描述（由申请人提供）：本提案要求将S波段（3.5 GHz）和Q波段（35 GHz）能力添加到校园内目前可用的X波段（9.5 GHz）脉冲电子顺磁共振（EPR）光谱仪系统（ELEXERAND，E-580）。这将在这个校园里提供一个强大而多样化的生物医学研究社区，以及来自学术界和工业界的外部用户，为结构生物学提供EPR光谱学方面的多功能，最先进的工具。拟议的增强功能对于六个指定的NIH资助的主要用户团体执行的研究项目的成功开发尤其重要。该仪器将位于分子和细胞生物学学院（SMCB）内的UIUC EPR研究设施空间，并将在SMCB行政保护伞下运行和管理。ELEXTREE- 580以前由伊利诺伊州EPR研究中心管理，该单位在校园生命科学重组后在SMCB内重组。

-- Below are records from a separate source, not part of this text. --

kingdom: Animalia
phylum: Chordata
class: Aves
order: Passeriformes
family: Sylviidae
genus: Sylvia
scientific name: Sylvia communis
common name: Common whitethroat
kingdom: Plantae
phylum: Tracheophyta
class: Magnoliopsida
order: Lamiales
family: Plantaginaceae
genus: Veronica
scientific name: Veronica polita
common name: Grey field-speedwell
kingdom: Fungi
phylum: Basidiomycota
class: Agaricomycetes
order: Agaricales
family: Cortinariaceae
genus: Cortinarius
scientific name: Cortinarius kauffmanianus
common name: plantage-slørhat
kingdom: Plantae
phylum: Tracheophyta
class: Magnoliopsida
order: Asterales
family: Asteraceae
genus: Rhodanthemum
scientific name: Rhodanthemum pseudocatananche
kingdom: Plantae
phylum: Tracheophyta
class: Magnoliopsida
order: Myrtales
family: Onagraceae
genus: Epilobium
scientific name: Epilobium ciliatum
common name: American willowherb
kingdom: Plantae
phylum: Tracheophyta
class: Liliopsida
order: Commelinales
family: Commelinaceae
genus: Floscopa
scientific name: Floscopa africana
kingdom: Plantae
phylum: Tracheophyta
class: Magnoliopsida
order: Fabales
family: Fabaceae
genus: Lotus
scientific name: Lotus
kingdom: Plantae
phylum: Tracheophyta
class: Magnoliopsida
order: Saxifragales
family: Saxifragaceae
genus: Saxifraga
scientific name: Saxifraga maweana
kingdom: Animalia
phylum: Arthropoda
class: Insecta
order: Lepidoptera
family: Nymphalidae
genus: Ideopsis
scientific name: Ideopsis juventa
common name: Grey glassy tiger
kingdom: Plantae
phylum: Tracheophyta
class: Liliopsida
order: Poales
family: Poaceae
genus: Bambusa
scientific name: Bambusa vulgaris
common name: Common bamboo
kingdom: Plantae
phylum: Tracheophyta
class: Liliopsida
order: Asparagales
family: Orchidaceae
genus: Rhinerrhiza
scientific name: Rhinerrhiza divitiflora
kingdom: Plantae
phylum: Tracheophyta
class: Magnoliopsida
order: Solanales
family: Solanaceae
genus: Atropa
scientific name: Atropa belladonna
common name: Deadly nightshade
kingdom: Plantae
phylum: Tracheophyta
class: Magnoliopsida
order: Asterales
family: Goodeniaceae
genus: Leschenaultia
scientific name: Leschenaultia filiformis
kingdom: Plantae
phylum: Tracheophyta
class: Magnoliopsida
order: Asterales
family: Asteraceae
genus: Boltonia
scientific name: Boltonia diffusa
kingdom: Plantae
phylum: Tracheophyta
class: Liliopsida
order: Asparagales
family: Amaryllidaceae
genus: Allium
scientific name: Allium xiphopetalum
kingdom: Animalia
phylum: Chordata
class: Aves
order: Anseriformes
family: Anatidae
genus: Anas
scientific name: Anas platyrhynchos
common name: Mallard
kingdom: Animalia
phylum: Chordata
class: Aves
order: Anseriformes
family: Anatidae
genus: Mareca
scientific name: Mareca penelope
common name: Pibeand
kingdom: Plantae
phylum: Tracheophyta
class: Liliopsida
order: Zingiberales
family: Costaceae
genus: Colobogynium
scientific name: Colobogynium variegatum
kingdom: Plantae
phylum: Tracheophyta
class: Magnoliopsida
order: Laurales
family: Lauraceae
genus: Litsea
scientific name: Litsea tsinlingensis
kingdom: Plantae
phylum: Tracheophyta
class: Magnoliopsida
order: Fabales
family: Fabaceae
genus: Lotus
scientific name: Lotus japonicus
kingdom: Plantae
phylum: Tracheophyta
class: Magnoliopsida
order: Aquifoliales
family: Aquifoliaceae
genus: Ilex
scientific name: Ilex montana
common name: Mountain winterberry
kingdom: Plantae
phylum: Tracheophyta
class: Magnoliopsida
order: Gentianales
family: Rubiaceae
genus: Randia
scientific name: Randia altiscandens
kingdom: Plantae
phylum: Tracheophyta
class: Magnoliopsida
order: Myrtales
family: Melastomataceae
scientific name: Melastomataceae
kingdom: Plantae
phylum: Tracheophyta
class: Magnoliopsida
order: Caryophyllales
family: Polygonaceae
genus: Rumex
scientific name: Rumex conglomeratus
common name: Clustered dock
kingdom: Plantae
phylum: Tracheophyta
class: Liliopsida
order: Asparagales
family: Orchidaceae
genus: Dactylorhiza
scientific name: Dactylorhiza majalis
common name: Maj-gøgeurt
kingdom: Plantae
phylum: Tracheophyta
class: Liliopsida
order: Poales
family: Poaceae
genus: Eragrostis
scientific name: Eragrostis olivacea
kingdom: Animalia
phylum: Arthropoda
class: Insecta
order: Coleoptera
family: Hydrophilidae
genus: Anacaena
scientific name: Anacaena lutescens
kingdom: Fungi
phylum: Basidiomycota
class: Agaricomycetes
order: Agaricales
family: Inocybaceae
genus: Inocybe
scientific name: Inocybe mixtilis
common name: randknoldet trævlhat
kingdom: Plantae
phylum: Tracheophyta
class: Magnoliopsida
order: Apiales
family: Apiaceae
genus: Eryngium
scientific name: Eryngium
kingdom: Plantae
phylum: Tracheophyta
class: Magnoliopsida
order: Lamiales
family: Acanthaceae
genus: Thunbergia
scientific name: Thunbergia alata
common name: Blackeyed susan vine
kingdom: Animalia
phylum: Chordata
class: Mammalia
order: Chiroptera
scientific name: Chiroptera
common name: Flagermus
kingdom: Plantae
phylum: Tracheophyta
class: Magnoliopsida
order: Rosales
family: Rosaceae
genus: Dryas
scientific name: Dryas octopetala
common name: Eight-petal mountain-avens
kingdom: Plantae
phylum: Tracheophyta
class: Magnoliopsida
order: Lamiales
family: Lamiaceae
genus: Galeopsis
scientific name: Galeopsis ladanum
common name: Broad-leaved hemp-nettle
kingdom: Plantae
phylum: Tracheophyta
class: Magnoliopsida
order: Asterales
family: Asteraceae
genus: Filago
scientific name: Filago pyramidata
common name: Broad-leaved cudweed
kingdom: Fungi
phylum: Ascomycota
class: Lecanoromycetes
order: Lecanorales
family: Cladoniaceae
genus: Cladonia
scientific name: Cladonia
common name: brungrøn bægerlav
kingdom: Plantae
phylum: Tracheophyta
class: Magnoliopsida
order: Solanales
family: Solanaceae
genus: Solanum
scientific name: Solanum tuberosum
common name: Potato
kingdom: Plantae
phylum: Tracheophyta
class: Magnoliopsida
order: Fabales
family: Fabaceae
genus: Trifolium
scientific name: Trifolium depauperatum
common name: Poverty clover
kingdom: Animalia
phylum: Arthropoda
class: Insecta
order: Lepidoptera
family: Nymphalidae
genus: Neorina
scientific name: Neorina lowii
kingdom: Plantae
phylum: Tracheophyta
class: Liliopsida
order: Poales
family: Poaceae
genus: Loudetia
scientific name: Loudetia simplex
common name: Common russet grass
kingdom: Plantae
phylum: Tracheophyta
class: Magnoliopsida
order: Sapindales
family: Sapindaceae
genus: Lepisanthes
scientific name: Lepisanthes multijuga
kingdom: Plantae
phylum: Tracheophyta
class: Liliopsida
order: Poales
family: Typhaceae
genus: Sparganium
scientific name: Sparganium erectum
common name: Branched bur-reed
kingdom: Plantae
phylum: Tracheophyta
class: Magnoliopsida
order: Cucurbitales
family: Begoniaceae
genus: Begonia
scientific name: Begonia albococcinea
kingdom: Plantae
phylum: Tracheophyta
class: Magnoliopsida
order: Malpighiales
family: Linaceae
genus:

公共卫生相关性：现代分子生物学的一个主要焦点是了解分子水平的结构如何定义机制和功能。这种界面在理解催化、效应物结合、药物设计等方面至关重要，事实上，整个医学的基础都是分子生物学。调查表明，>30%的蛋白质编码基因组编码氧化还原蛋白，或包含适合EPR探测的金属结合位点的蛋白质。脉冲EPR方法遵循顺磁中心的弛豫动力学以及通过与蛋白质和溶剂中的核磁中心相互作用的调制。通过傅里叶变换，可以测量核磁体的频率，从而测量它们的原子身份、距离和角度。相互作用的距离依赖性选择与催化域最密切相关的体积。氧化还原酶天然地产生顺磁性中心，而例如，其中Mg 2+螯合物是底物的核苷酸结合酶可以通过用顺磁性取代基替换离子来探测。对于这些顺磁系统，脉冲EPR是一种理想的方法，用于研究紧邻功能中心的蛋白质环境，因此是医学知识进步的宝贵工具。